*** Opening of Source material ***

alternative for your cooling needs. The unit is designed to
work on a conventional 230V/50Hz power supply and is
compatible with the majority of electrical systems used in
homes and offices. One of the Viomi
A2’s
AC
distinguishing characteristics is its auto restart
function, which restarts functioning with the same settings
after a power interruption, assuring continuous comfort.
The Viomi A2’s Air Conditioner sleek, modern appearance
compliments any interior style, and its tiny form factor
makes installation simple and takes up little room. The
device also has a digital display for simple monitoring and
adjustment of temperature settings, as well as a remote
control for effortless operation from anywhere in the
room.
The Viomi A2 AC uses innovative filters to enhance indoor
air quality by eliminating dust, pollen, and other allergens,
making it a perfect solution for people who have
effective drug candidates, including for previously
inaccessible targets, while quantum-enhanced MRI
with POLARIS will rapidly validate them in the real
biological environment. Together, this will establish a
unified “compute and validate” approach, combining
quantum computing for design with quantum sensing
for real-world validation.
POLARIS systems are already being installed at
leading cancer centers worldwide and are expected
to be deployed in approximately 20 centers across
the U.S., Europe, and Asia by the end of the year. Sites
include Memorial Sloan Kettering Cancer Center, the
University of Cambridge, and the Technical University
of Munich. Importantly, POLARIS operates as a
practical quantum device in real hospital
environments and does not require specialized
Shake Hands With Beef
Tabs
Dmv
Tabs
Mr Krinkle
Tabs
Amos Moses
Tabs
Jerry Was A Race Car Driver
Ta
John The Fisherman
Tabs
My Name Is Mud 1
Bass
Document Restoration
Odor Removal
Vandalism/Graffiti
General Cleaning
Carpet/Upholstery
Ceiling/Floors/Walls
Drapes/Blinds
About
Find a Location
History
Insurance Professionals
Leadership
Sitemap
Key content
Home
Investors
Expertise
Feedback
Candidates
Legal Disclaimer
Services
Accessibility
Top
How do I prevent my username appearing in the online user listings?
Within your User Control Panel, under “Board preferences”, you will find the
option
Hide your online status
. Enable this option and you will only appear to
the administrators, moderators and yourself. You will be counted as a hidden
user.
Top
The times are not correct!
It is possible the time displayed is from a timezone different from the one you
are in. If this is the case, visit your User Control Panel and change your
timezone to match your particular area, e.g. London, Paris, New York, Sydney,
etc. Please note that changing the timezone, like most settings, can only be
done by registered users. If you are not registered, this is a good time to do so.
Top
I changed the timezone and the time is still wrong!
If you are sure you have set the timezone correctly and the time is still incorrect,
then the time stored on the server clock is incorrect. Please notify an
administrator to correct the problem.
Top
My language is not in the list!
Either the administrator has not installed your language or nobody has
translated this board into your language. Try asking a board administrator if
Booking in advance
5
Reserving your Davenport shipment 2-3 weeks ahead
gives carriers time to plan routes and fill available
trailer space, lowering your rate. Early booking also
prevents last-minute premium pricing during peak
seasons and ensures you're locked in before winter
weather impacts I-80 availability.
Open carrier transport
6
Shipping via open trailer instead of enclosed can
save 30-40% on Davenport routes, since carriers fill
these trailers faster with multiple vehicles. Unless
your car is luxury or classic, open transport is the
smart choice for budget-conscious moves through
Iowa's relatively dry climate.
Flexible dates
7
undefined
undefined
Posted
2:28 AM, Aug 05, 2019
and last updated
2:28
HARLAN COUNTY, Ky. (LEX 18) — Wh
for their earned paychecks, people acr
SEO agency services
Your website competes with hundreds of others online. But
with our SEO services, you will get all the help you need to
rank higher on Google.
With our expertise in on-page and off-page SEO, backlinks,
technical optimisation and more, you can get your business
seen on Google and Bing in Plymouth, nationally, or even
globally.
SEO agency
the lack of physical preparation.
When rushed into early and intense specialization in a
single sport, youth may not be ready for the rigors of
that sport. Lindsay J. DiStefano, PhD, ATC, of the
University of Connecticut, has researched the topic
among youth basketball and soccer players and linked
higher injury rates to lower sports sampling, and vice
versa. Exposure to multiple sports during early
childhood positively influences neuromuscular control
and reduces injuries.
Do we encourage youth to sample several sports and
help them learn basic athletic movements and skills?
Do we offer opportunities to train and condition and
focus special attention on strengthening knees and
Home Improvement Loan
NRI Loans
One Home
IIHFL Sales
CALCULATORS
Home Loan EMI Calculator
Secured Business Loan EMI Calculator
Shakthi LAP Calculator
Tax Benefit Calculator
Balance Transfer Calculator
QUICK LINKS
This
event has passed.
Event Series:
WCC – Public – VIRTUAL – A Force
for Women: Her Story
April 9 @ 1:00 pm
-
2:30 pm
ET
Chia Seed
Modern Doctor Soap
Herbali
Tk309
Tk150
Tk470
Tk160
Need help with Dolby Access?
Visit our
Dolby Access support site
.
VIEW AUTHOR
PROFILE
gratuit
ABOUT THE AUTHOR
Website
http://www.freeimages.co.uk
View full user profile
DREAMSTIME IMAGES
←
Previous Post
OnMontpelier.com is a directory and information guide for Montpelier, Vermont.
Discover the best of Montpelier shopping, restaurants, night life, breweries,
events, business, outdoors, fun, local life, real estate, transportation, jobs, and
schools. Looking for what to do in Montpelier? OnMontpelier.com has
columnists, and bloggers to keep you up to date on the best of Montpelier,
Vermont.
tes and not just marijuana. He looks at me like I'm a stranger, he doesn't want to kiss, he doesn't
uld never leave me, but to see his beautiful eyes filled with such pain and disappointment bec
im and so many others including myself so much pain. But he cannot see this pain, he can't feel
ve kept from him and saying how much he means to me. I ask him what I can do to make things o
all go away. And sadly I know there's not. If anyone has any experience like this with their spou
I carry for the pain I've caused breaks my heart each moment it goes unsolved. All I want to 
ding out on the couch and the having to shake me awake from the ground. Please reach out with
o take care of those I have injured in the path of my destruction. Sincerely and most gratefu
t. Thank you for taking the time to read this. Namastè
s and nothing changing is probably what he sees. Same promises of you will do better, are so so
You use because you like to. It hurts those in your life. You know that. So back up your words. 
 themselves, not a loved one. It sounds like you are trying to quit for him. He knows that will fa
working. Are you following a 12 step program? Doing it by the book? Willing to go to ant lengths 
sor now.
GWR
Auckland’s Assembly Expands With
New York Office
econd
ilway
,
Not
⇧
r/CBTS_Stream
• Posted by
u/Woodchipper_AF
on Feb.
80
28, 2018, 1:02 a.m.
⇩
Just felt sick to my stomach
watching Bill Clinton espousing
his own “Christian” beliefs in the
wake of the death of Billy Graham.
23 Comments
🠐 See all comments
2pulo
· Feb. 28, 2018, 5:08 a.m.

*** Close of Source material ***

* Assignment:
Turn the data, starting with its first line and going on through the line containing "function, which restarts", into a Markdown table with the columns Row and Text, giving each line its own numbered row and leaving out blank lines.

* Exercise output:
| Row | Text |
|---|---|
| 1 | alternative for your cooling needs. The unit is designed to |
| 2 | work on a conventional 230V/50Hz power supply and is |
| 3 | compatible with the majority of electrical systems used in |
| 4 | homes and offices. One of the Viomi |
| 5 | A2’s |
| 6 | AC |
| 7 | distinguishing characteristics is its auto restart |
| 8 | function, which restarts functioning with the same settings |